Sherdils’. The romantic aura surrounding the PAF Academy aerobatics team is something real and exalting. Made up of instructors of the Basic Flying Training (BFT) Wing, ‘Sherdils’ seem to be a shade above the squalor of ‘patters and demos’1 when they take to the air. Any one who has seen the ten-minute spectacle is bound to agree about one thing – it is technically superb and aesthetically pleasing.
The brainchild of an Academy instructor, Sqn Ldr Bahar-ul-haq, the team was formed on the lines of ‘Red Pelicans’, the aerobatics team of RAF College, Cranwell where Bahar had been on an exchange tour. It was decided to put up a brief show on graduation parades as a demonstration of the professional skills of Academy instructors.
The T-37 four-shipper first flew on the 17th August 1972 after several trials of candidate instructors. The team was finally formed under the tutelage of the famous 1965 War hero, Wg Cdr Imtiaz A Bhatti, SJ, the then Officer Commanding of BFT Wing; other formation members included Flt Lt Aamer Ali Sharieff, Flt Lt A Rahim Yusufzai and Flt Lt Niaz Nabi, the latter becoming a most durable master of the ‘slot’ position. The initial performance of the team brought instant applause and the ‘tweety birds’ became the star performers at air displays and firepower demonstrations for dignitaries, including Heads of State and military delegations.
The type of formation and sequence has virtually remained the same since the team’s inception – line astern to diamond formation during a loop, then clover-leaf, steep turn, barrel roll and finally, the breath-taking bomb-burst. Attempts were made to increase the number of aircraft in the team, but engine thrust demands were excessive for the outer formation members to cope with. A four aircraft diamond has thus remained the basic formation of the ‘Sherdils’.
Initially the team had no name, which was rather unusual.

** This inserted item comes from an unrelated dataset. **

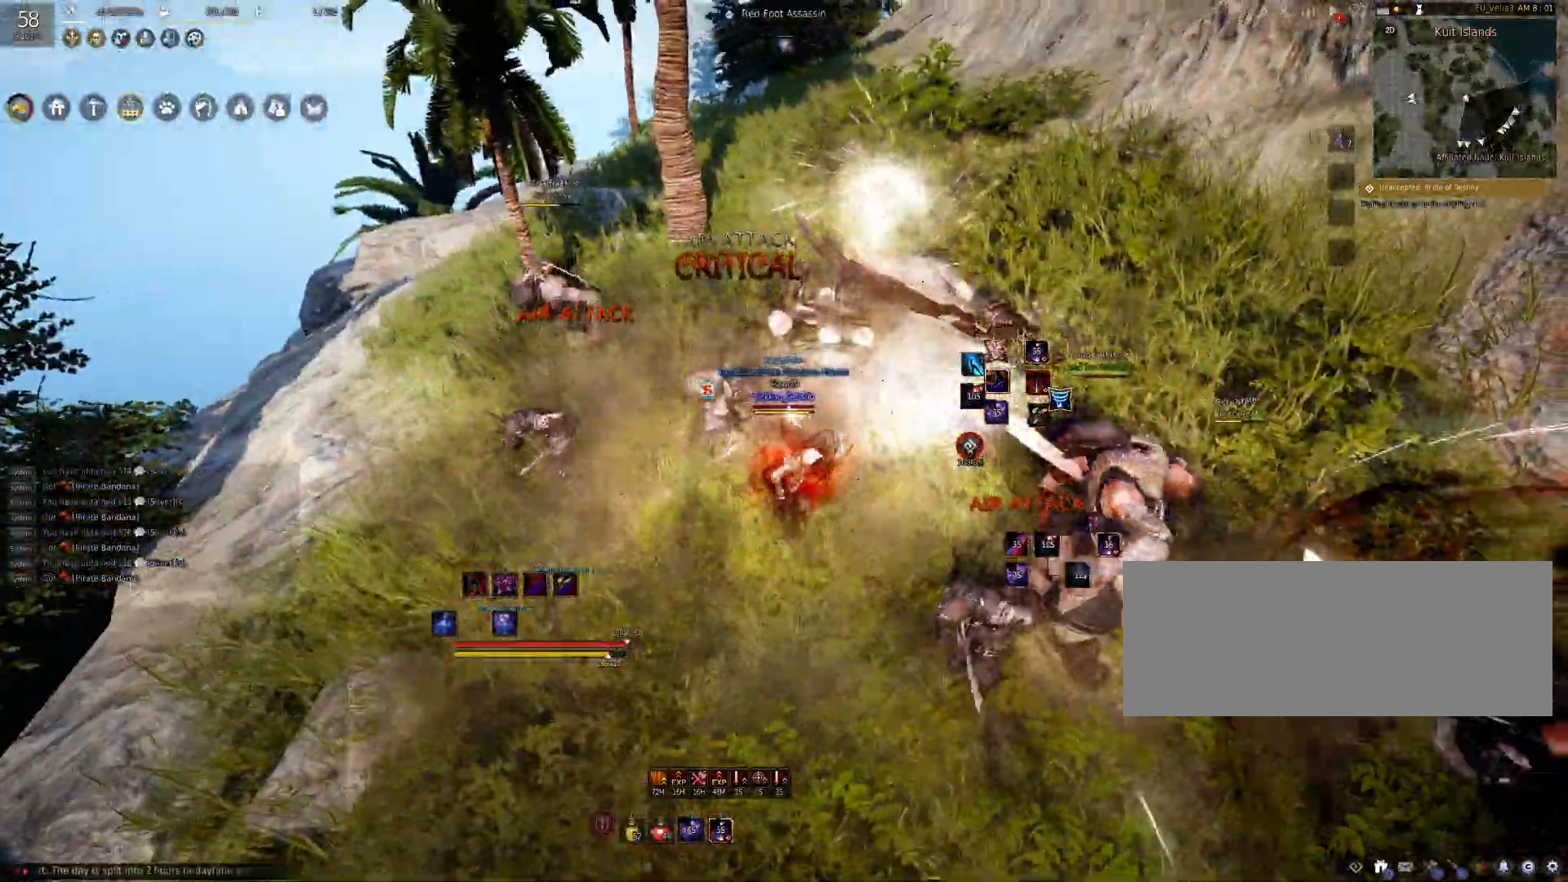
{"keys": [], "mouse": [], "events": [[83, "q", "down"], [150, "q", "up"], [217, "q", "down"], [283, "q", "up"], [383, "q", "down"], [450, "q", "up"], [483, "shift", "up"]]}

The personal call sign of the leaders also denoted the team; it flew as ‘Sherdils’ for the first time on 19th September 1974.
Appreciating the important quality affecting display aircraft ie, appearance, the T-37s were painted all red. However, maintenance of the red-painted aircraft without the costly polyurethane coating became a problem. The team reverted to the all-metal finish, with only the nose, wing tips and tail painted day-glow orange. In 1980, with the induction of six ex-USAF T-37s, which were polyurethane-coated all white, ‘Sherdils’ became a logical choice for a new titillating appearance. The dramatic ‘sunburst’ paint scheme was adopted, red rays on an all white background. Later, the aircraft were again painted red, but with the rays in white, a scheme that is in vogue today. Coloured smoke has been used to enhance the aesthetic qualities of the formation; smoke trails give the impression of multi-coloured ribbons twirling in the sky.

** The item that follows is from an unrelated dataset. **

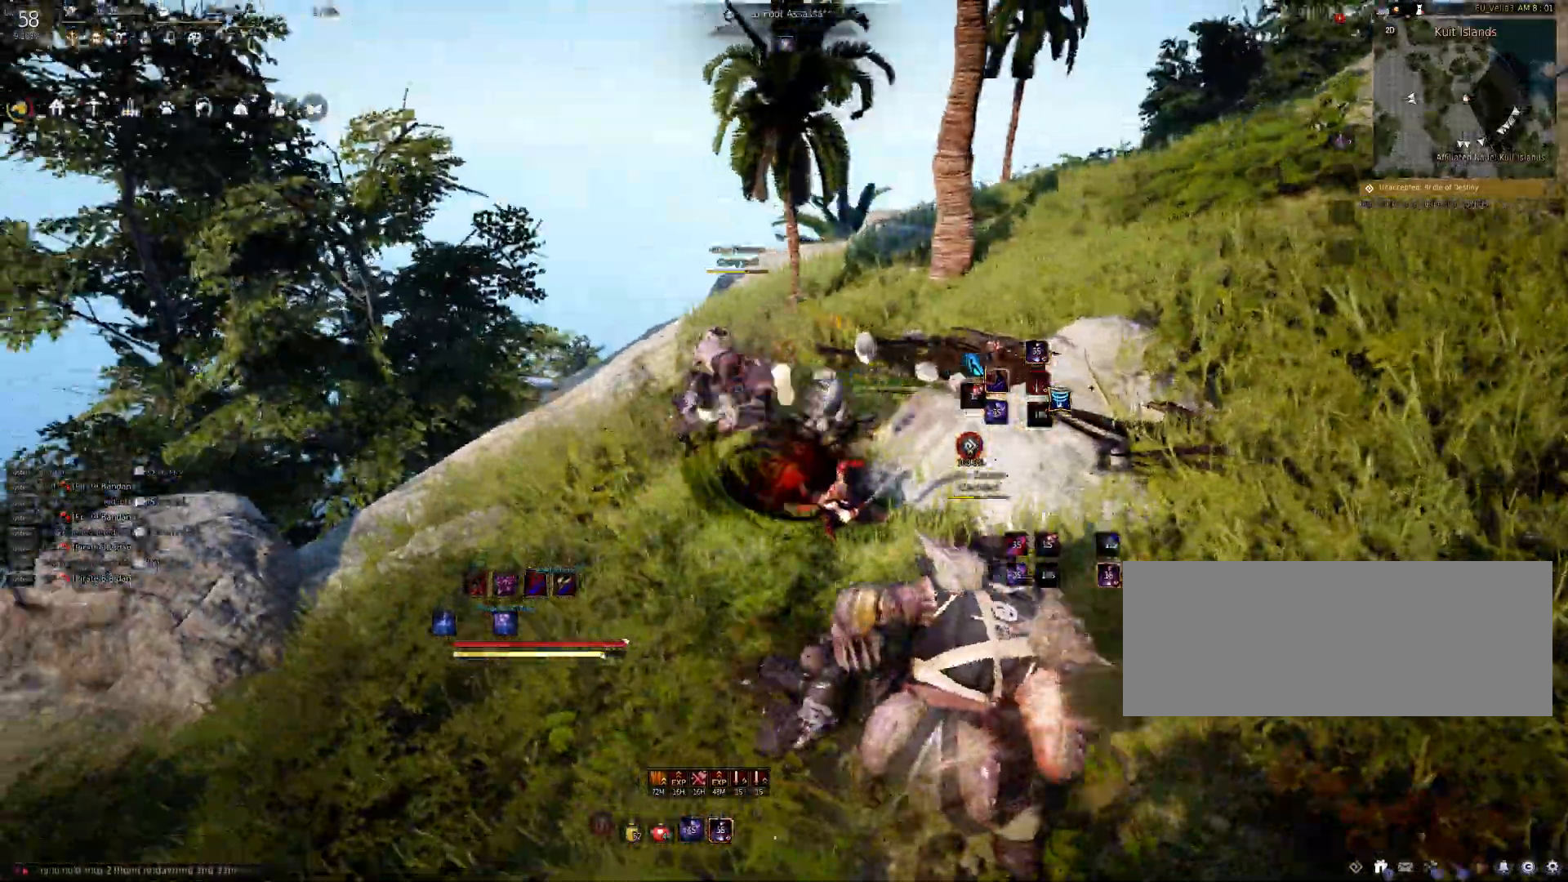
{"keys": ["w"], "mouse": [], "events": [[467, "w", "down"]]}
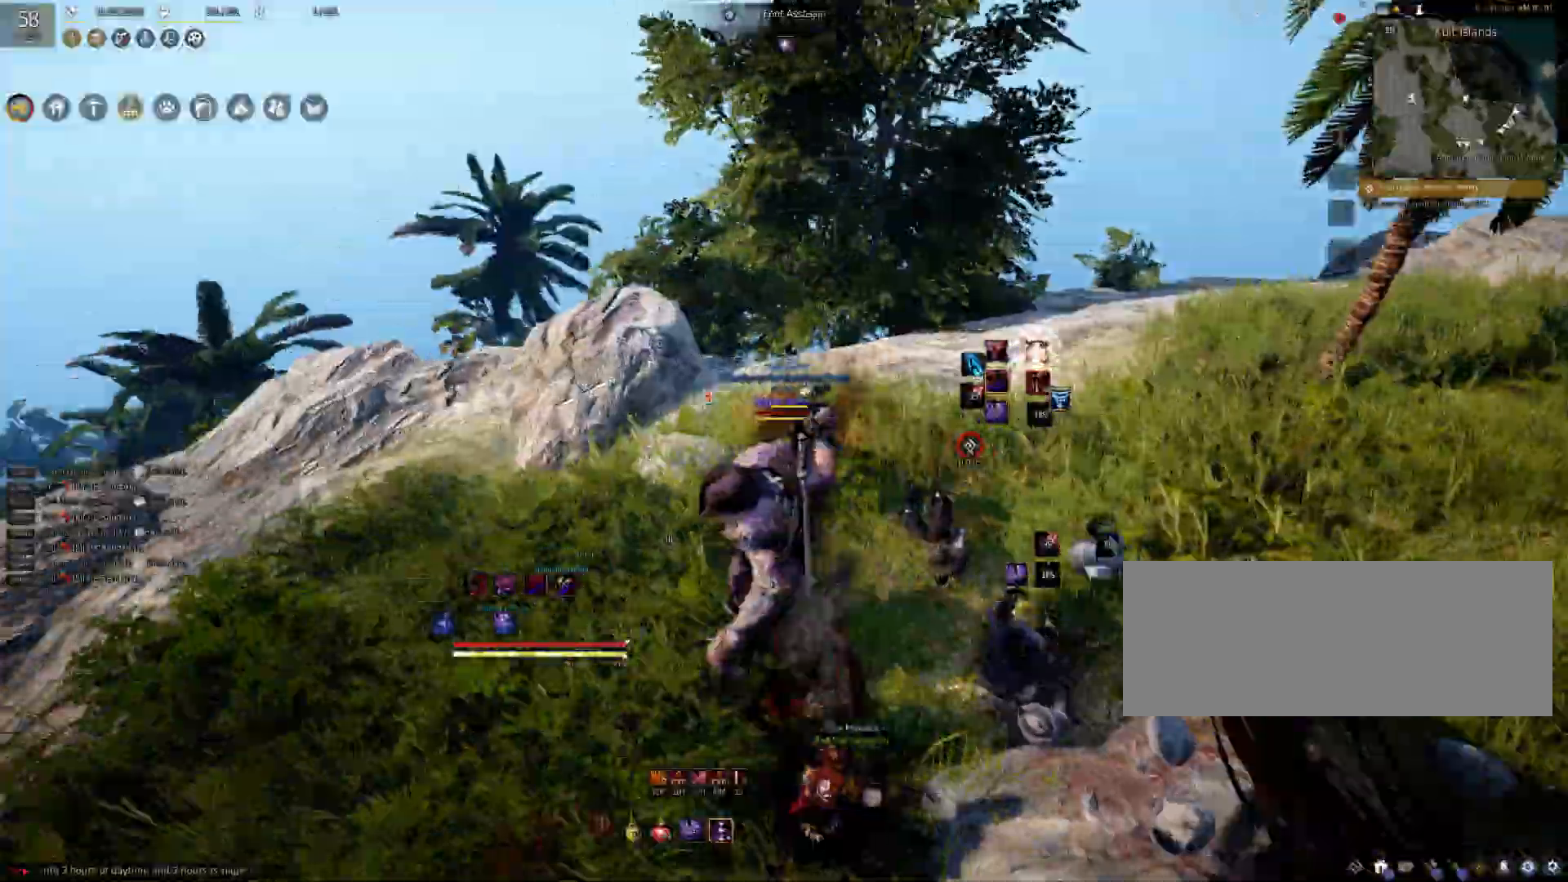
{"keys": ["shift"], "mouse": [], "events": [[83, "w", "up"], [317, "shift", "down"], [367, "mouse_left", "down"], [467, "mouse_left", "up"]]}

The story of ‘Sherdils’ would be incomplete without a tribute to its perennial member, the redoubtable Aamer Ali Sharieff. First as a Flight Lieutenant and then as a Wing Commander, he has the distinction of leading the team in the maximum number of performances spanning many years. Word has it that only his elderly spine, though not his spirit, kept Air Vice Marshal Aamer from becoming leader of the ‘Sherdils’ yet again, when he was the Air Officer Commanding at the Academy!
Team work is the hall-mark of ‘Sherdils’. Precise flying, sharp reflexes and sheer hard work go into each sortie. A ‘Sherdils’ display depicts mastery of machine, mastery indeed, over space, time and life itself.
‘Sherdil’ team had also displayed their skills on the international events like Air show at Dubai and Abu Dhabi.